Being on holiday means I'm no where near following any news in any depth. The massive environmental disaster of the BP accident and subsequent oil spill is sidelines as are the floods in some parts of Germany and Poland. Yet my thoughts are revolving around the oil spill, without knowing much of the in and outs. I honestly don't know in how far BPs actions have worsened the situation or if anything could have been done by the company to avoid it or mitigate the effect. So firstly, I admit to being seriously ignorant in relation to the complexity of the situation.
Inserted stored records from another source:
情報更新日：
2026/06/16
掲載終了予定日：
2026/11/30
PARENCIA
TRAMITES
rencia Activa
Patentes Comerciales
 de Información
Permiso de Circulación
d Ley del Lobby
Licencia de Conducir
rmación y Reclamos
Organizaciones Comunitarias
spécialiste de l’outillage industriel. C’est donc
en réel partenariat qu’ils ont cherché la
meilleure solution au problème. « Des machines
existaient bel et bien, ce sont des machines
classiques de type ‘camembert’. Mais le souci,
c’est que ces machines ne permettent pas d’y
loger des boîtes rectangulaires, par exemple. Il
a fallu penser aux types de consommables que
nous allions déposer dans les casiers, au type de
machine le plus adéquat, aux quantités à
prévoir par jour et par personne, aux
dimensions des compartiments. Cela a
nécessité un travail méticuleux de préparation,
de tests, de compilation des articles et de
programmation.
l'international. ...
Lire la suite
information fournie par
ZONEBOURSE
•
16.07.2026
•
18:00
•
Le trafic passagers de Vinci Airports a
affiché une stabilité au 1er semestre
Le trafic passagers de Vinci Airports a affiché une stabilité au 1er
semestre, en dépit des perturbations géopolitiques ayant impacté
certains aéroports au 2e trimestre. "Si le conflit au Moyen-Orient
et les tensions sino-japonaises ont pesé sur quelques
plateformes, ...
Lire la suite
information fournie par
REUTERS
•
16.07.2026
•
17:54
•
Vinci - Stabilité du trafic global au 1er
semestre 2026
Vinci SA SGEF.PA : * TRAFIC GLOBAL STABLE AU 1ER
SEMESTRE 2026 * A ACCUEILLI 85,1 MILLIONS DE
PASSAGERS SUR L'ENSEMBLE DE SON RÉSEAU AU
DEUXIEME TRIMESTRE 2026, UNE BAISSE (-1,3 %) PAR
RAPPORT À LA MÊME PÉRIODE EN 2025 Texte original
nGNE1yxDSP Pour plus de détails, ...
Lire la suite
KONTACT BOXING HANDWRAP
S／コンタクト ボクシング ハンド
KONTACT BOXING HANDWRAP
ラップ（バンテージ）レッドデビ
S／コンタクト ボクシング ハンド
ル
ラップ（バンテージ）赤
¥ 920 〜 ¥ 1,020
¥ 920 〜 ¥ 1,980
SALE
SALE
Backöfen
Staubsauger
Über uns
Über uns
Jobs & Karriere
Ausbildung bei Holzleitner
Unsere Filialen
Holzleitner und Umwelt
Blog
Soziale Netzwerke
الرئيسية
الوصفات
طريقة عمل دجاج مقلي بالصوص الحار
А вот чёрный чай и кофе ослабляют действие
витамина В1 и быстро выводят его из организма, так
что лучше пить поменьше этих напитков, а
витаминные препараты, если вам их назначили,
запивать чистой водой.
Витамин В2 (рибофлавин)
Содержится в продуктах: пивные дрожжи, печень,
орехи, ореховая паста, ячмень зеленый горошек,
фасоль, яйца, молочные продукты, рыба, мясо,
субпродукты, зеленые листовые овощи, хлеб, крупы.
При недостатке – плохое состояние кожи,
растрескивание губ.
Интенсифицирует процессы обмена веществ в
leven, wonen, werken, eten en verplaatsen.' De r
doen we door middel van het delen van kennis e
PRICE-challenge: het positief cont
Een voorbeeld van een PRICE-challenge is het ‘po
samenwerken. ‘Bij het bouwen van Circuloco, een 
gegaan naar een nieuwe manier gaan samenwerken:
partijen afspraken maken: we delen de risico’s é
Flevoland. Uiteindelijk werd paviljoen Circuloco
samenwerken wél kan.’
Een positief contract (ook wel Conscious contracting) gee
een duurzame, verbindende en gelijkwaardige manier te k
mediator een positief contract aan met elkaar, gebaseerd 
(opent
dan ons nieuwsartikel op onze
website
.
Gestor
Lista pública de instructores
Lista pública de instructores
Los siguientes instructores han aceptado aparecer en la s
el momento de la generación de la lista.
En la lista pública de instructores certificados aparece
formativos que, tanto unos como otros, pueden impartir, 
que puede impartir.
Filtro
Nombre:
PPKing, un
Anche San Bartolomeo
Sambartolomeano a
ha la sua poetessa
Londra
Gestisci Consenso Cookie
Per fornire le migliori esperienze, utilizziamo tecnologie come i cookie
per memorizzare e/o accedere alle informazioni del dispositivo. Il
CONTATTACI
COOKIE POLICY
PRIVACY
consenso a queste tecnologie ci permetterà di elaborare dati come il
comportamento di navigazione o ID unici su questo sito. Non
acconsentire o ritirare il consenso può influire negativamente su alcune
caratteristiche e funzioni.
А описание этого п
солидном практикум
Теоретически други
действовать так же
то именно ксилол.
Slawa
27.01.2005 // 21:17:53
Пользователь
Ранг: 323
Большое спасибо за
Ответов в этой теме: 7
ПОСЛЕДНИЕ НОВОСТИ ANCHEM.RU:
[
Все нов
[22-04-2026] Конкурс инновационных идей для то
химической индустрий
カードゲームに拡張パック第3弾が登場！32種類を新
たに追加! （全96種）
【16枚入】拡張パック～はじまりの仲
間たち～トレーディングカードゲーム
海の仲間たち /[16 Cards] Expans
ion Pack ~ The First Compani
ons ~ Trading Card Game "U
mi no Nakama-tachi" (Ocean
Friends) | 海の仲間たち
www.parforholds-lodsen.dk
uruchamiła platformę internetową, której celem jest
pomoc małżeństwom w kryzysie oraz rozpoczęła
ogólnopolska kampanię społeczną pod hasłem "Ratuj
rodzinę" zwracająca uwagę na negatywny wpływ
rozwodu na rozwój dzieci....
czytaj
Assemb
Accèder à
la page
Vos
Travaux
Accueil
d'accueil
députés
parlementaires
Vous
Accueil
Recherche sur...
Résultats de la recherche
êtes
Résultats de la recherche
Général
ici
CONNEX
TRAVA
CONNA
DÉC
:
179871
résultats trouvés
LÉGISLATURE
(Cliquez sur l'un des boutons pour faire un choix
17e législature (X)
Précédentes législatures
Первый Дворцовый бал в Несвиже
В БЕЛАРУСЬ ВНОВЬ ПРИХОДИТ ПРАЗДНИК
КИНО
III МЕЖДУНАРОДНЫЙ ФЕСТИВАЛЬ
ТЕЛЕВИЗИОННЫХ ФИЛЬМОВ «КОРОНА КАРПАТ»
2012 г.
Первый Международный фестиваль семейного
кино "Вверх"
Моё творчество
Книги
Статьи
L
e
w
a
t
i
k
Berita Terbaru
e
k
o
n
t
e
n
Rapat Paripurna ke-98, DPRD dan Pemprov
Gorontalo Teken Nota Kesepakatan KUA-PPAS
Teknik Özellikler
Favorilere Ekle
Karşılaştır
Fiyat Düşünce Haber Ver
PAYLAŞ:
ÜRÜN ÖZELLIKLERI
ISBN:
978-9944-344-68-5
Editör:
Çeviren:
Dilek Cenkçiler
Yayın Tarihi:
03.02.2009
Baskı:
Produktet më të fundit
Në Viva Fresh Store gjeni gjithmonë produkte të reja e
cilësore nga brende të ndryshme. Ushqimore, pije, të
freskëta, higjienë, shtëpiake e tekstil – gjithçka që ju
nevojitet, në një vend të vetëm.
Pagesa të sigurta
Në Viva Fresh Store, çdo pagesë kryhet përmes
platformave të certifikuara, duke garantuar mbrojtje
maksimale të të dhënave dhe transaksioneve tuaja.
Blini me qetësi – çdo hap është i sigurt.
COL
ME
However, I would still like to suggest to think again about the ease with which we are ready to blame one oil company and pass on all responsibility to them. As far as I can see, all oil companies are as bad as one another, they are in it for the big profit because at the end of the day, we are highly dependent on oil for our energy needs and food production as well as the production of throwaway tat and stuff. We wants it, readily available, at whatever cost. The oil companies and their behaviour is endorsed by our consumerism and dependency on oil. Shell destroyed great parts of Nigeria, specifically the Niger Delta - not just environmentally but also by changing the society, and taking away the traditional livelihoods without replacing them with anything sustainable. They created poverty, dependency and certainly didn't share the profit they made with the area they destroyed. Add to this cooperation with a military government who were happy to endulge in severe human rights abuses, backed with Shell money, and you have an unstable country at the heart of Africa.
So this time it's BP. And I find it hard to put blame on the company as I've done on Shell for the past 15 odd years (and the abuse is still going) because BP were just doing their job (while Shell could have really shown much better corporate responsibility), as any other oil producing company would. Somehow it seems that we are all to blame, because of our hunger for oil, for creating a monster we cannot control.
So who is responsible and who will and should deal with the consequences? Not an easy question and I don't claim to have an answer. It is important though to consider that this accident didn't happen in a vacuum but in a culture that endorses practices which have proven to have the potential for severe damage to our environment. We are all responsible for that culture - we the people who buy and use plastic, have our food mass produced and imported, have our cars and warm houses in cold climates. We share responsibility at the very least. Let's acknowledge this and consider how we as a global society take on that responsibility before we embark on the easy route of placing all responsibility and blame on BP.